US Secretary of State John Kerry is to meet his British counterpart, William Hague on Wednesday for talks on the current crisis in Syria.
The meeting is to take place in Washington, where Hague will travel to.
The visit was postponed from Monday, when the British foreign Secretary appeared in the Commons to answer MPs' questions on British eavesdropping agency GCHQ's links to a controversial US internet monitoring program.
But it is understood that Mr Hague's visit is likely to focus on putting pressure on Bashar Assad's regime in Damascus rather than the row over the US National Security Agency's Prism online surveillance project.
Plans to bring together the Syrian government and the foreign-backed opposition at talks in a planned international conference in Geneva have so far failed to come to fruition, and Hague at the weekend warned Damascus' gains on the ground "raised new hurdles."

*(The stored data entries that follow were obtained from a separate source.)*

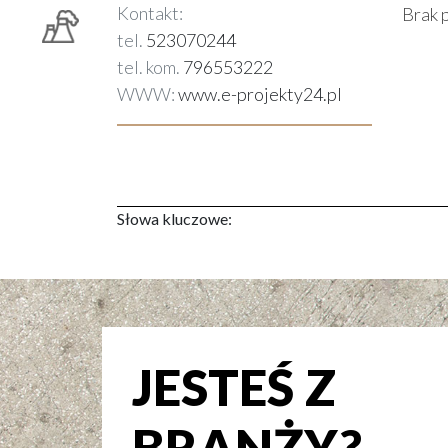
Kontakt:
Brak 
tel.
523070244
tel. kom.
796553222
WWW:
www.e-projekty24.pl
Słowa kluczowe:
JESTEŚ Z
BRANŻY?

President Barack Obama has asked his national security team, which includes Kerry, to "look at all options" to end the fighting, State Department spokeswoman Jen Psaki reiterated Tuesday, adding however there would be no American "boots on the ground."
Prime Minister David Cameron's official spokesman said: "This is a scheduled meeting. It is part of the ongoing close engagement that we have with allies, including the US, in support of the political solution that we want to see in Syria. My understanding is that the focus of the trip is very much Syria."